Kejadian inkontinensia urin sulit diketahui secara pasti. Studi epidemiologis menunjukkan bahwa munculnya kehilangan urin setidaknya sekali dalam 12 bulan terakhir mempengaruhi 5-69% wanita dan 1-39% pria. Secara umum, inkontinensia dua kali lebih sering terjadi pada wanita dibandingkan pada pria.

Faktor risiko inkontinensia urin

Faktor risiko yang menentukan munculnya inkontinensia urin antara pria dan wanita harus dibedakan: • Wanita . Pada wanita, kehamilan dan persalinan pervaginam (penyebab obstetrik) merupakan faktor risiko yang paling penting, dengan menghasilkan perubahan otot-otot dasar panggul, yang menentukan peningkatan jatuhnya organ-organ yang terletak di sana (prolaps organ panggul), dan bahwa ditekankan dengan jumlah persalinan: 1 ) kandung kemih (sistokel) 2) rektum (rektokel) 3) prolaps uteri Di sisi lain, histerektomi atau pengangkatan rahim dan operasi panggul lainnya pada rektum juga meningkatkan risiko prolaps organ panggul . Demikian juga, di antara faktor- faktor lain yang terlibat, ada juga: – Gangguan fungsional atau kognitif – Gangguan neurologis – Infeksi – Diabetes mellitus – Usia lanjut, dengan mengurangi massa jaringan otot – Faktor konstitusional, dengan memiliki proporsi serat kolagen yang lebih rendah dalam struktur sedang

  • Laki -laki . Faktor risiko pada pria antara lain: – usia lanjut – infeksi – diabetes mellitus – gangguan fungsional dan kognitif – gangguan neurologis – riwayat operasi pada prostat, uretra atau rektum, terutama prostatektomi (penyebab paling umum inkontinensia pada pria lanjut usia)
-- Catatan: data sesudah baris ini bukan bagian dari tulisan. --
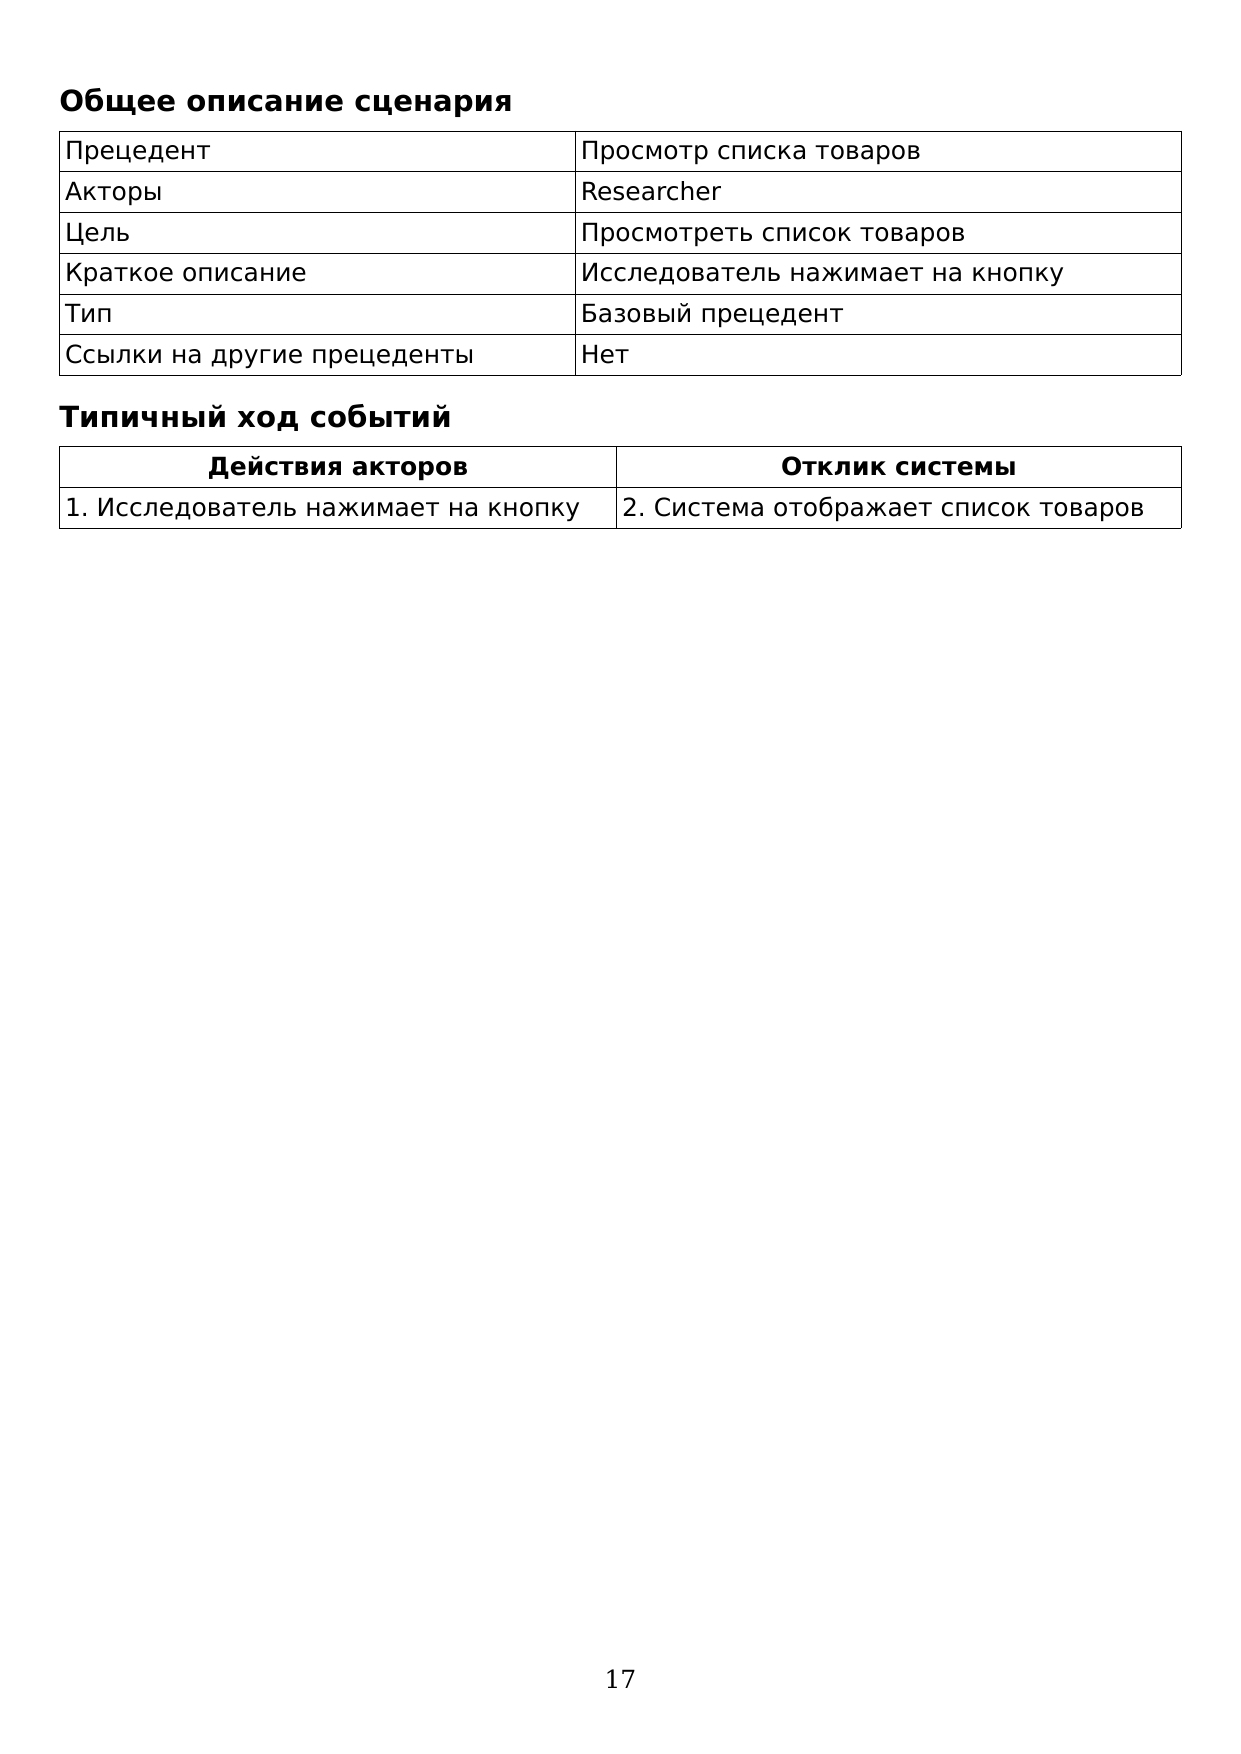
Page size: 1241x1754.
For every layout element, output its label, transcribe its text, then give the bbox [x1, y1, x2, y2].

Klasifikasi inkontinensia urin

Inkontinensia urin dapat diklasifikasikan menjadi: • Inkontinensia urgensi , juga disebut “kandung kemih yang terlalu aktif”. Asalnya adalah pada kontraksi involunter otot kandung kemih (detrusor), ketika kandung kemih berada dalam fase pengisian. Mereka ditunjukkan dalam studi urodinamik. • Inkontinensia stres . Tipe ini ditandai dengan keluarnya urin dengan peningkatan tekanan intra-abdomen (misalnya, dengan batuk, bersin, dan tertawa). Pada beberapa wanita bisa muncul saat berdiri, berjalan atau mengangkat beban. Obesitas dan batuk kronis juga dapat berkontribusi pada penampilannya. • Inkontinensia campuran (stres dan urge). Inkontinensia yang mencampur dua sebelumnya. Mungkin ada dominasi satu di atas yang lain. • Inkontinensia tanpa persepsi keinginan untuk berkemih . Terkadang keinginan untuk buang air kecil tidak dirasakan, sehingga urin bocor tanpa bisa menghubungkannya dengan situasi tertentu. Jenis inkontinensia urin terkait dengan situasi overdistensi kandung kemih dan, meskipun menyumbang kurang dari 10% kasus inkontinensia pada populasi geriatri, penting untuk mengenalinya, karena retensi urin kronis dapat menyebabkan infeksi berulang dan kandung kemih. cedera saluran kemih bagian atas. Jenis inkontinensia urin ini hanya terjadi dengan volume urin yang besar di dalam kandung kemih, dan terjadi ketika tekanan intravesika melebihi tekanan uretra, terlepas dari peningkatan tekanan intra-abdomen (inkontinensia overflow). Yang terakhir membedakannya dari stres inkontinensia urin.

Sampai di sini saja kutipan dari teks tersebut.